START Data

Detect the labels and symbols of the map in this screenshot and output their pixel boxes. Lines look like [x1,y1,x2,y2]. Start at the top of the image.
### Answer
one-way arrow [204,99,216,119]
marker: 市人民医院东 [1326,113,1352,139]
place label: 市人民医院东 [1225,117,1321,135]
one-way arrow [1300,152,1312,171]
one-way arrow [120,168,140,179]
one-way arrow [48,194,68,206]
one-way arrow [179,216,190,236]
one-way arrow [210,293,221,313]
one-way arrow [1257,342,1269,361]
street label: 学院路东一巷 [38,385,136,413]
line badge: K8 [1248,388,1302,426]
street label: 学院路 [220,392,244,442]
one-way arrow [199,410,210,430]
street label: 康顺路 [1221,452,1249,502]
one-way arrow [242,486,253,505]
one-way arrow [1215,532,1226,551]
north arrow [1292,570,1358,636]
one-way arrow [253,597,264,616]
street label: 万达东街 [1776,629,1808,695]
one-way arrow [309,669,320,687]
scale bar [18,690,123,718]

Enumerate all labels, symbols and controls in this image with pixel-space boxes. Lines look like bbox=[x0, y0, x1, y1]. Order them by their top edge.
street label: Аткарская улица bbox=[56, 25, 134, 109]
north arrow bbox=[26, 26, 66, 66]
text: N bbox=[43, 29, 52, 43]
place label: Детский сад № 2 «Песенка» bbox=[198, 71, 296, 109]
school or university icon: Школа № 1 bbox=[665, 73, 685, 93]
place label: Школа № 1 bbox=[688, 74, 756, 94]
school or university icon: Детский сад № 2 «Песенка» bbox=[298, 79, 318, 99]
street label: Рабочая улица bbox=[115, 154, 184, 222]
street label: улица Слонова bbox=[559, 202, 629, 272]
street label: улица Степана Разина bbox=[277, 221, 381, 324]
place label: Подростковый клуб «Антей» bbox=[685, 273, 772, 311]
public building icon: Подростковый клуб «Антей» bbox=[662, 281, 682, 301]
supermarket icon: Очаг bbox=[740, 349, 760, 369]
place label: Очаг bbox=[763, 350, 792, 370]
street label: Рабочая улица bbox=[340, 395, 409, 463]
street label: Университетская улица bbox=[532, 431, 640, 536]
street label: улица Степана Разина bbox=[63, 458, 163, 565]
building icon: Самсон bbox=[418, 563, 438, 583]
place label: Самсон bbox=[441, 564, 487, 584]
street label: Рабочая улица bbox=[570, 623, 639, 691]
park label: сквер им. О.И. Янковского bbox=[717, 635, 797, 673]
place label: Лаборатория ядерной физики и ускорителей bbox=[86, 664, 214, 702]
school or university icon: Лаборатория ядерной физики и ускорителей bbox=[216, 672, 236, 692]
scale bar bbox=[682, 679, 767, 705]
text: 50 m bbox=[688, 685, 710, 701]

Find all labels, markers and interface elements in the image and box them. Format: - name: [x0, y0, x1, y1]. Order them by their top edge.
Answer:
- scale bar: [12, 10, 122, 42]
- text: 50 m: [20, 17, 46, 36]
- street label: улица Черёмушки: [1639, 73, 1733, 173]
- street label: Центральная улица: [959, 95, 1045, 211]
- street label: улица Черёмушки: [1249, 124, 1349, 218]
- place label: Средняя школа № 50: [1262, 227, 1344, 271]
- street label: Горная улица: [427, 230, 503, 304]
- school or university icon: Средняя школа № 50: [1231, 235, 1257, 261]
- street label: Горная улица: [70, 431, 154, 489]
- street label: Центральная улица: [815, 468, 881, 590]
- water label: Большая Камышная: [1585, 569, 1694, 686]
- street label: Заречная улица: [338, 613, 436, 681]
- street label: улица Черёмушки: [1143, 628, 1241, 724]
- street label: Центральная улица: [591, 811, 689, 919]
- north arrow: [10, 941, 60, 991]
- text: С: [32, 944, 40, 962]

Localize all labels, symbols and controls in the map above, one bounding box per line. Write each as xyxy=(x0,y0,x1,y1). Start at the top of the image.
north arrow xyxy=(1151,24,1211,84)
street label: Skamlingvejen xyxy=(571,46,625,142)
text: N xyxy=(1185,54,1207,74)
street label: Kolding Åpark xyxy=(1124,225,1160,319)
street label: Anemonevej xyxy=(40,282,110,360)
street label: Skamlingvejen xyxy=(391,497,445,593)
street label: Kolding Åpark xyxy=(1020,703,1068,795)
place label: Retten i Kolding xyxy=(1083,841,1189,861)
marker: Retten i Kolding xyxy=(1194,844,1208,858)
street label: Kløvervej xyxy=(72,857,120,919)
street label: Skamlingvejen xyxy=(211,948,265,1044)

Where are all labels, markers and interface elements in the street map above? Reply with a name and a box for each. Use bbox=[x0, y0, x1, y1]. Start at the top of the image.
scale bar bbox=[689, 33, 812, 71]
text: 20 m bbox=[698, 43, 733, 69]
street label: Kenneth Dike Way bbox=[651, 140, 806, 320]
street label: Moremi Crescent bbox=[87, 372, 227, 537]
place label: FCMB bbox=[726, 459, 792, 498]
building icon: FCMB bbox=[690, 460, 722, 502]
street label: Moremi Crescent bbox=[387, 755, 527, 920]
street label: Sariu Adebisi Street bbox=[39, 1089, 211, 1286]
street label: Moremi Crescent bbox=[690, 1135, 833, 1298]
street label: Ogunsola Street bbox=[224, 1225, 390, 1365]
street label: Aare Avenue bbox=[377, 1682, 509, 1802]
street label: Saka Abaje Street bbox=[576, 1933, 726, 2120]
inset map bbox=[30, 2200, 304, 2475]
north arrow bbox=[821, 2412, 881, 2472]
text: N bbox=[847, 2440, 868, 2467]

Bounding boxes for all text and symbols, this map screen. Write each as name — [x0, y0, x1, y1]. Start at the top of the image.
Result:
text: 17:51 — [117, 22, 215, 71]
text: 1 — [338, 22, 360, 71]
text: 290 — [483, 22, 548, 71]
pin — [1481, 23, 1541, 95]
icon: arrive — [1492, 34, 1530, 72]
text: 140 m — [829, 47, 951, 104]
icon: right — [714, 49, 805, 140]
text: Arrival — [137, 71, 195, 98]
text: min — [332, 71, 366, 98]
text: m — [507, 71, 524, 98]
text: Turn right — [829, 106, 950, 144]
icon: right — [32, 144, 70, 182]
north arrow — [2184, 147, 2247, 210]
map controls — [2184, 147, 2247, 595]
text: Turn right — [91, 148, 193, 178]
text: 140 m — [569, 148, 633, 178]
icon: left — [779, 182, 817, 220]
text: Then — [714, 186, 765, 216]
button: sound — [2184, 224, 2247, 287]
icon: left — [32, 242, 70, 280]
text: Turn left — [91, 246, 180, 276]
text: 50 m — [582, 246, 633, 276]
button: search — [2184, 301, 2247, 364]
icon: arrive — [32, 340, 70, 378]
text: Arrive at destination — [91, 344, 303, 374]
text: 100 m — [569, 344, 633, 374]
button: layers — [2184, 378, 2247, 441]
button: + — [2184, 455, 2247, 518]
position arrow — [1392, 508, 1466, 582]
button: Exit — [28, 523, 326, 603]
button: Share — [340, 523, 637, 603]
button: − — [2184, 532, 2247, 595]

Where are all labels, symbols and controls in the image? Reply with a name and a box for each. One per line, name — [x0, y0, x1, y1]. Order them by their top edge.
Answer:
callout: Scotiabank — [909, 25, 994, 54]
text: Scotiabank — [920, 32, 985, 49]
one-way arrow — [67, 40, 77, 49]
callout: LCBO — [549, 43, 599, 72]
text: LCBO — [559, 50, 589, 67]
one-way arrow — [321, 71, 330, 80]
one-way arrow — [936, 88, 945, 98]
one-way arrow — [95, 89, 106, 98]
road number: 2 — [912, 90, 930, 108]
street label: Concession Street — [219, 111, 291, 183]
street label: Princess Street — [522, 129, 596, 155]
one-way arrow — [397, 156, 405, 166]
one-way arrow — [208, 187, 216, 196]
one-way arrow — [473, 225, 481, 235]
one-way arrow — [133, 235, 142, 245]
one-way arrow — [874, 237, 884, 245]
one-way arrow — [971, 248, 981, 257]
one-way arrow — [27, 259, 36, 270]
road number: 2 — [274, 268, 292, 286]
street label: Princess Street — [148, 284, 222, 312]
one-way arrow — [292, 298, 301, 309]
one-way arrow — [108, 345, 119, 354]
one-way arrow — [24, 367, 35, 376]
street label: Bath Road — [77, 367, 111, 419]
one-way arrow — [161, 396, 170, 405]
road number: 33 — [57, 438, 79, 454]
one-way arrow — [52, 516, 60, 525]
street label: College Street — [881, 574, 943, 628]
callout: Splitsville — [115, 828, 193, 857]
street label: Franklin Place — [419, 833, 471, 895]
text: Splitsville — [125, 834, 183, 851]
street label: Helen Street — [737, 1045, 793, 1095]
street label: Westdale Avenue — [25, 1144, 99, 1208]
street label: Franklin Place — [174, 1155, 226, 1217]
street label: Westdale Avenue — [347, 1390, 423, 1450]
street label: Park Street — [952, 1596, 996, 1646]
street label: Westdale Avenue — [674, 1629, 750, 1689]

END Data

What to do - Look above for the line containing "Where are all labels, markers" and the line containing "Bounding boxes for". Transcribe both, with the lines between them, exactly.

Expected output -
Where are all labels, markers and interface elements in the street map above? Reply with a name and a box for each. Use bbox=[x0, y0, x1, y1]. Start at the top of the image.
scale bar bbox=[689, 33, 812, 71]
text: 20 m bbox=[698, 43, 733, 69]
street label: Kenneth Dike Way bbox=[651, 140, 806, 320]
street label: Moremi Crescent bbox=[87, 372, 227, 537]
place label: FCMB bbox=[726, 459, 792, 498]
building icon: FCMB bbox=[690, 460, 722, 502]
street label: Moremi Crescent bbox=[387, 755, 527, 920]
street label: Sariu Adebisi Street bbox=[39, 1089, 211, 1286]
street label: Moremi Crescent bbox=[690, 1135, 833, 1298]
street label: Ogunsola Street bbox=[224, 1225, 390, 1365]
street label: Aare Avenue bbox=[377, 1682, 509, 1802]
street label: Saka Abaje Street bbox=[576, 1933, 726, 2120]
inset map bbox=[30, 2200, 304, 2475]
north arrow bbox=[821, 2412, 881, 2472]
text: N bbox=[847, 2440, 868, 2467]

Bounding boxes for all text and symbols, this map screen. Write each as name — [x0, y0, x1, y1]. Start at the top of the image.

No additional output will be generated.